If this is the path, if this is the way forward, let all our
voices be bold. Hear me: I am the Poet Laureate and I
approve this message! Now is the time for poetry to
nurse our crushes until we all die of embarrassment. I’ll
stand tall, facing the past, and instruct everyone to keep
tipping the scales in our favour. Assume the position—
ease our bodies against the tide that roars at us, “No
Admission”. I believe in our strength; I believe in self-
deprecation and letting poetry ruin every party it crashes.
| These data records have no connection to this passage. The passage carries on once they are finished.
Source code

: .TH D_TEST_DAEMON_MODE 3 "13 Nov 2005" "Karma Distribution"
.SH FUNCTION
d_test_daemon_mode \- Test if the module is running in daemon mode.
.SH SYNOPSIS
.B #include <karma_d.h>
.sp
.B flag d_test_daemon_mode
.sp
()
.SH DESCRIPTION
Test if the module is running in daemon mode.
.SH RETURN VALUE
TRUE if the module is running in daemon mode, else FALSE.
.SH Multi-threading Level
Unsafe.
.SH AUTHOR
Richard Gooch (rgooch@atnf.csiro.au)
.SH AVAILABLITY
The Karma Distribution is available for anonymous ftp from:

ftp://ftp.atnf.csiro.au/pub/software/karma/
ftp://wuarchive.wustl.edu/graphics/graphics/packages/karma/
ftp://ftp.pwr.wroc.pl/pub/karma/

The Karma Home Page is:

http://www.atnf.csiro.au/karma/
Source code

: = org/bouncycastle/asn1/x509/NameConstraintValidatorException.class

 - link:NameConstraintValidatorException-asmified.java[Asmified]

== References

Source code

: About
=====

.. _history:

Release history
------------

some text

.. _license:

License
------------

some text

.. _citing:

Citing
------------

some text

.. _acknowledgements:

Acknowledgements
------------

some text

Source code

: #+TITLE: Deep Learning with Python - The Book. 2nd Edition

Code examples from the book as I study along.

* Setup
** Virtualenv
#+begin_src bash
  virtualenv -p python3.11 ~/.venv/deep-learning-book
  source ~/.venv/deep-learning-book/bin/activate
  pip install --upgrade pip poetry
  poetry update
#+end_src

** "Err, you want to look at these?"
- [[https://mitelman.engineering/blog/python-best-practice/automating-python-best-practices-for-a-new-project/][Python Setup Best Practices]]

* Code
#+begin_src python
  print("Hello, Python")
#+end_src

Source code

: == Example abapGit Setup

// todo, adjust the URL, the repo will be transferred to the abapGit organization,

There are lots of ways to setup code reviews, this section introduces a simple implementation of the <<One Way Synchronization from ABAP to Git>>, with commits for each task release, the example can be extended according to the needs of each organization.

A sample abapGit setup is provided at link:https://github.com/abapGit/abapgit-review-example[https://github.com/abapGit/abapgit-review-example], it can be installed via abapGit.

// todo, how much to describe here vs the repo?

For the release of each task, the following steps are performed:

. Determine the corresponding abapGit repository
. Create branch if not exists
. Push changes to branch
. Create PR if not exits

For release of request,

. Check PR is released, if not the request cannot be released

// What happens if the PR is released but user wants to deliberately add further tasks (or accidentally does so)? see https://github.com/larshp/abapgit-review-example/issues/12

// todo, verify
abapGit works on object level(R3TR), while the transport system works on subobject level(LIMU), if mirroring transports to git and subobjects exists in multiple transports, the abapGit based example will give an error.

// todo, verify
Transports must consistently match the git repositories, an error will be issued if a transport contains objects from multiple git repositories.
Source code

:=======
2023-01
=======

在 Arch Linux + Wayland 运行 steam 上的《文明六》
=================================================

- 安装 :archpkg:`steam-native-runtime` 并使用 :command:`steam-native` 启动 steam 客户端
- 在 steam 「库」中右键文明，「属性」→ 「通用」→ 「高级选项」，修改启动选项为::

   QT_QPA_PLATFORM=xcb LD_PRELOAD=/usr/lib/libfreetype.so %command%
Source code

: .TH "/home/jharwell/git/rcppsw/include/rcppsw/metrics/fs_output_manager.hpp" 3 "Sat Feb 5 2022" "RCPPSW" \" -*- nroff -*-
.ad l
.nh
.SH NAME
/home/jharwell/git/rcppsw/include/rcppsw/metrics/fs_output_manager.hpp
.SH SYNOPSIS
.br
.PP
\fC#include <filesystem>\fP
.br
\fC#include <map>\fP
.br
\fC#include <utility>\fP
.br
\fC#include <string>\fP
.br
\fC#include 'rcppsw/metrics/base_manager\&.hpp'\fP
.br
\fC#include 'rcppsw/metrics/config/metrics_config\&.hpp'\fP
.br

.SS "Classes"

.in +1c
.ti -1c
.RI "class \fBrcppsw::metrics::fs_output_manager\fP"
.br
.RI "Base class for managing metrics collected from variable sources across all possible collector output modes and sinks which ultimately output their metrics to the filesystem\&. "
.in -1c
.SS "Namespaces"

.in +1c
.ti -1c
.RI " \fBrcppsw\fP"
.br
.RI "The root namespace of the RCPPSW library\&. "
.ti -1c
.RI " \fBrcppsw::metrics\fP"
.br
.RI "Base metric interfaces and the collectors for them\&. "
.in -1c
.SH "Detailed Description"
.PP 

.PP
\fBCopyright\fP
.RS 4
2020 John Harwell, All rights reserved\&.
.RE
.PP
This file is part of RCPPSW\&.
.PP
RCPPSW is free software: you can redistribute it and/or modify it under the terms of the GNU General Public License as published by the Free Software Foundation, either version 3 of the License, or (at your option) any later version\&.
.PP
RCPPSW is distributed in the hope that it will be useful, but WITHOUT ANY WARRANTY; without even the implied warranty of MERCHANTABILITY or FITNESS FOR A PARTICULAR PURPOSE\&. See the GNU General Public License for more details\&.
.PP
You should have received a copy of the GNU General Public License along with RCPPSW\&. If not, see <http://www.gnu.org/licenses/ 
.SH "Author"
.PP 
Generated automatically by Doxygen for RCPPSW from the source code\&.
Must be the page turning or the world tipping on its
axis, tradition glazed with the woozy afterglow of poets
reciting verse to manifest rebirth, a murmuration of
starlings filling the vast attics of our futures. If there’s
harmony there must be a chorus, voices matched and
etched into the walls we are learning to scale with ease.
Give me neither poverty nor riches; give me myself again.
Give me love and give me hope; give me myself again.
Line by line and brick by brick, build something that will
equip us to change the world. I am sentimental for a
time that does not yet exist but that I know is somewhere
out there—a half-beginning, a half-sense of something
not entirely out of reach. Must be the way a poem can
tell you where to stand to see every crack or where to
start a fire to light the way for others. Describe what you
expect to see on the other side. Tell us how you want to feel.